The risk associated with concentration depends on the identity and creditworthiness of the concentrated customers. Revenue concentration in a large, creditworthy multinational carries less risk than concentration in a small, leveraged customer.

Switching Costs

High switching costs (technical integration, regulatory approvals, qualification processes) reduce the practical risk of customer loss, even where contractual protection is limited.

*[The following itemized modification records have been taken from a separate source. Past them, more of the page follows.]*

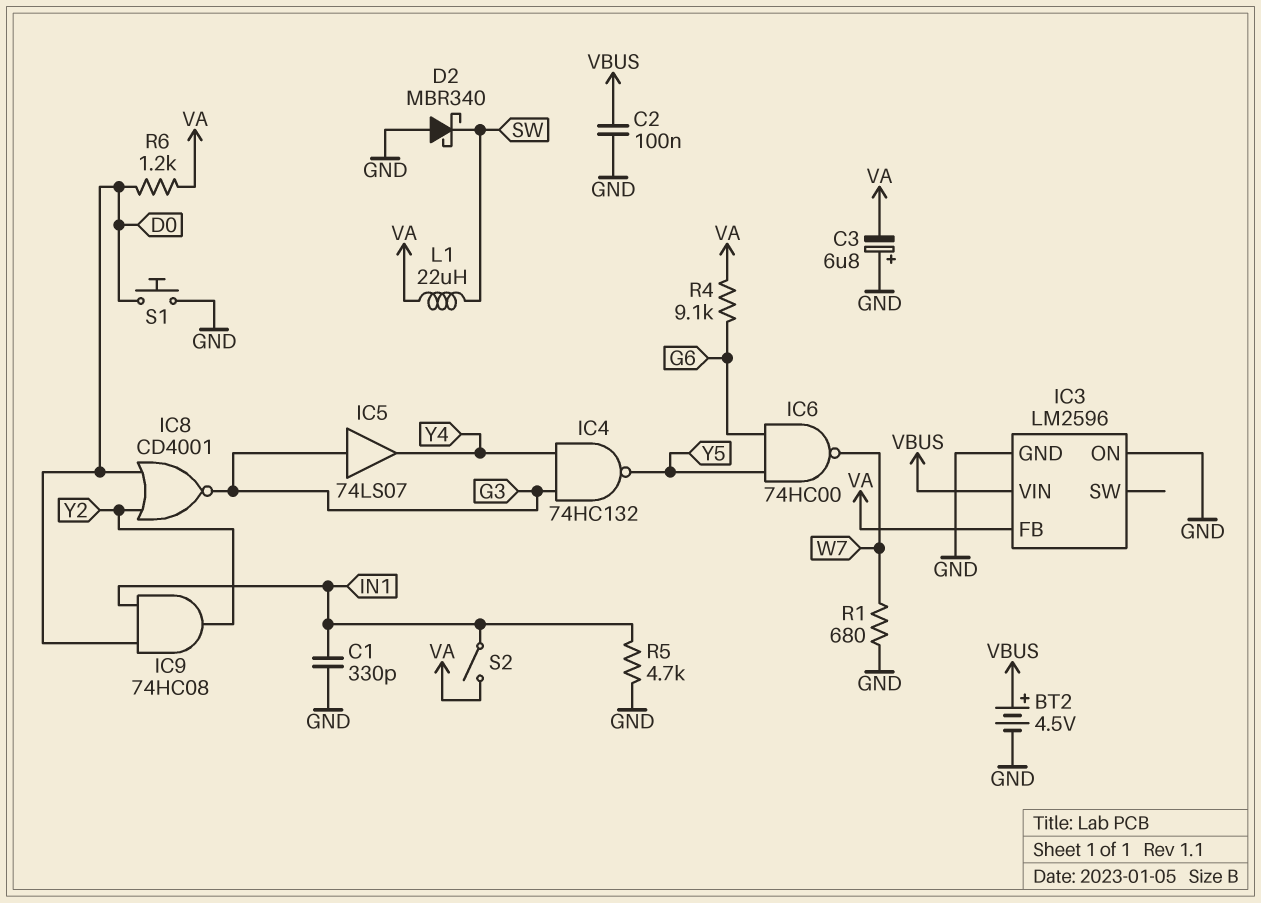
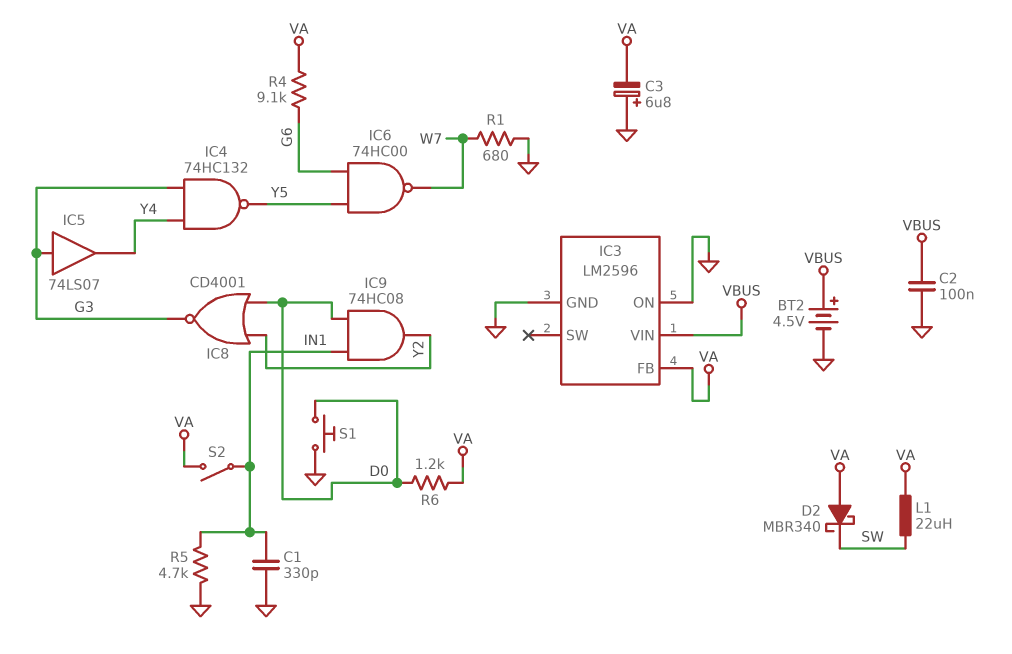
D2: schottky MBR340 (A GND, K SW) -> schottky MBR340 (A VA, K SW)

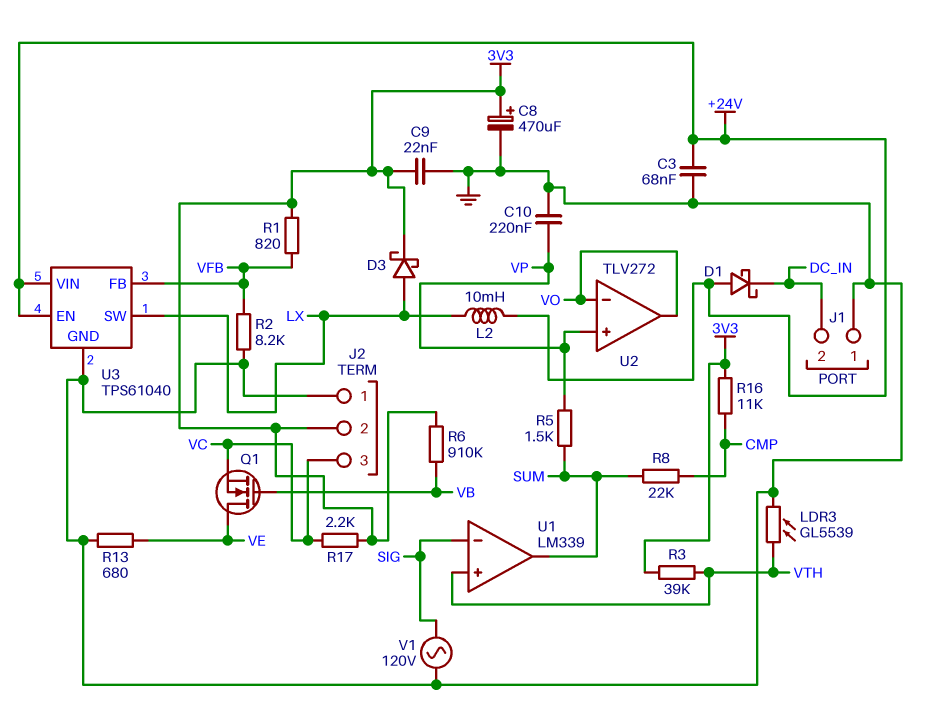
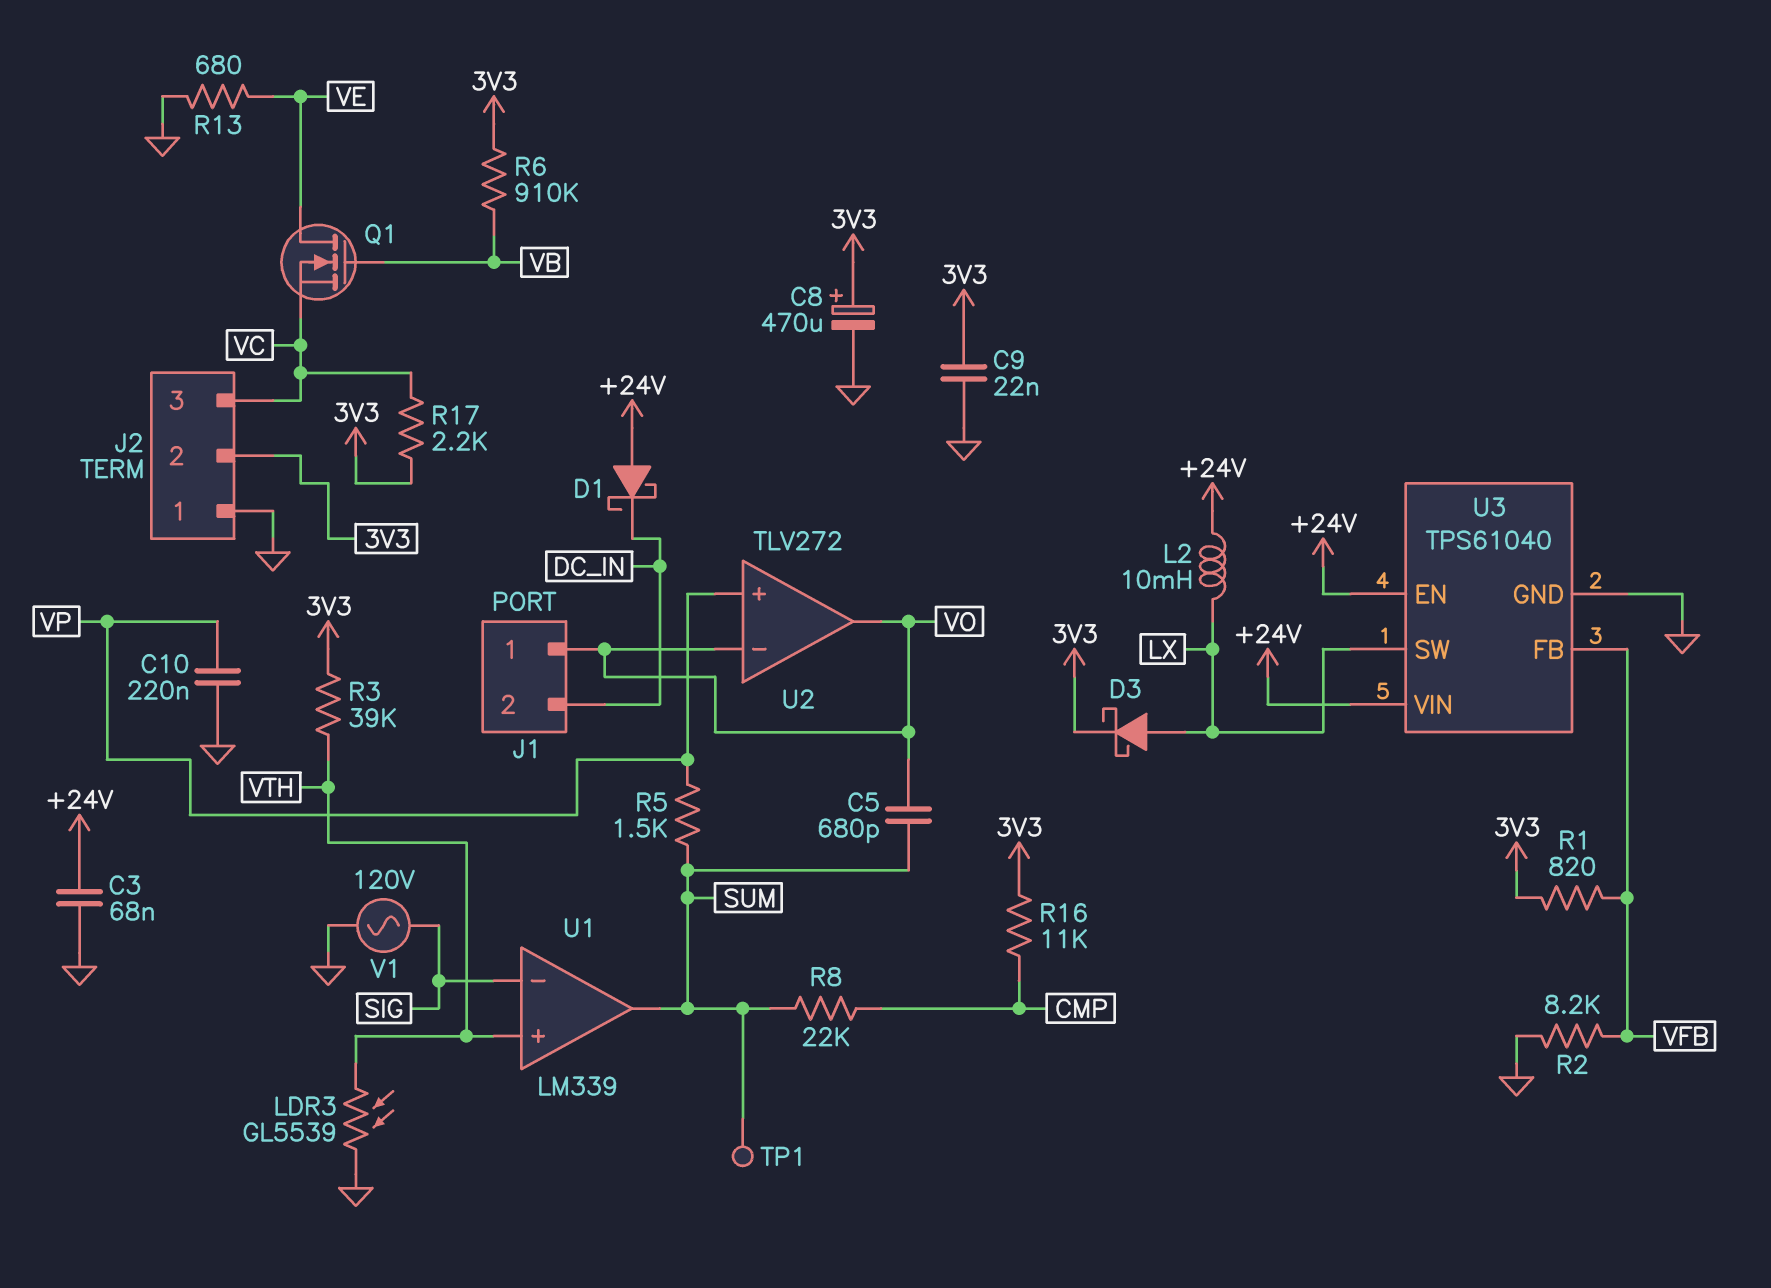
C5: none -> 680pF (SUM, VO)
J1 pin 1: GND -> VO
TP1: none -> test point (SUM)

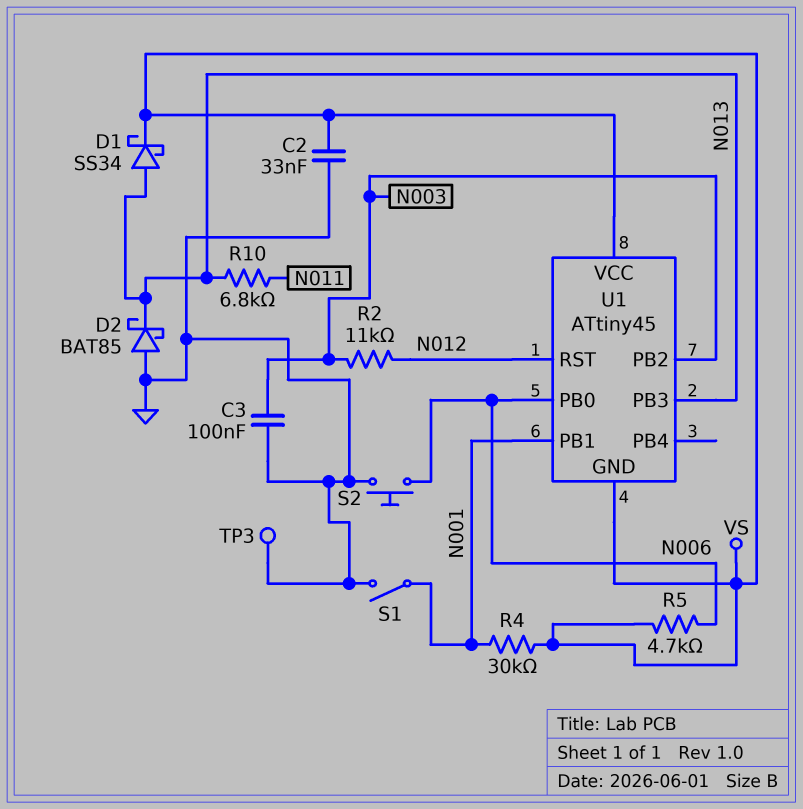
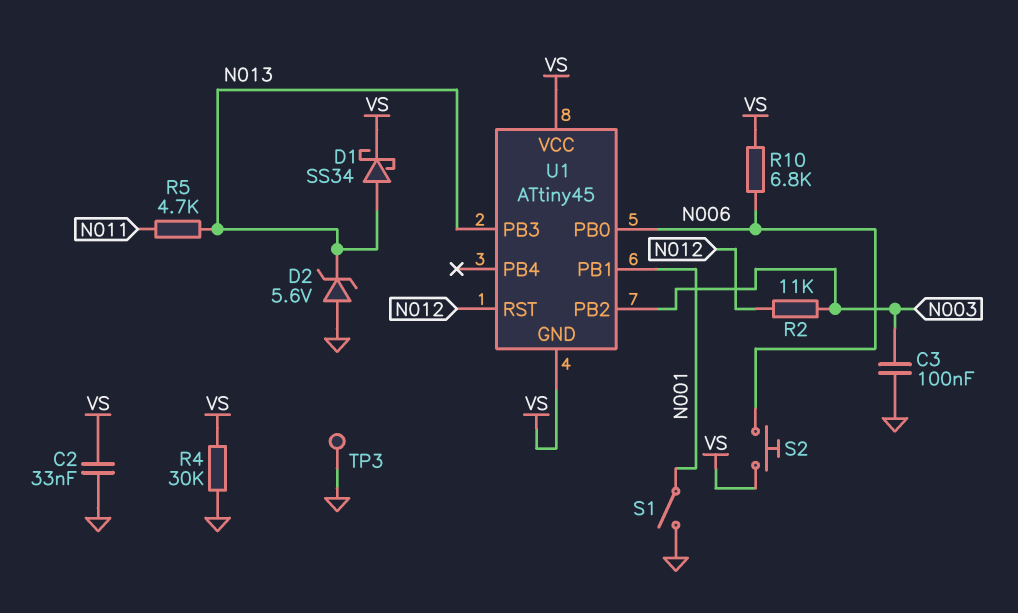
D2: schottky BAT85 (A GND, K N013) -> zener 5.6V (A GND, K N013)
R4: 30k (N001, VS) -> 30k (GND, VS)
R5: 4.7k (N006, VS) -> 4.7k (N011, N013)
R10: 6.8k (N011, N013) -> 6.8k (N006, VS)
S2: button (GND, N006) -> button (N006, VS)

Revenue Replacement Capability

The target's historical ability to replace lost revenue is relevant. If the target has lost a top-5 customer in the past and replaced the revenue within 12 months, the practical concentration risk is lower than the headline number suggests.

Presenting the Analysis

The deliverable should include:

  1. Summary table showing top customer revenue contributions and trends over the analysis period
  2. Waterfall analysis showing customer additions, losses, and net change by period
  3. Contract summary for material customers (terms, duration, renewal status)
  4. Risk assessment contextualizing the concentration level with industry, customer quality, and contractual factors

Each element must be traceable to the underlying data. Customer-level revenue figures should reconcile to the total revenue in the QoE analysis. Discrepancies between customer-level data and GL-level data must be investigated and explained.

The Deal Impact

Customer concentration directly affects deal structuring. High concentration may lead to:

  • Price adjustments: Lower multiples to reflect the risk premium
  • Earn-out provisions: Tying part of the purchase price to retention of key customers, as discussed in earnout analysis
  • Warranty and indemnity provisions: Seller representations about customer relationships
  • Key customer due diligence: Direct engagement with major customers (with seller permission) to assess relationship stability

The advisory team's analysis provides the factual basis for these commercial decisions. The rigor of the underlying customer data analysis directly influences the quality of those decisions.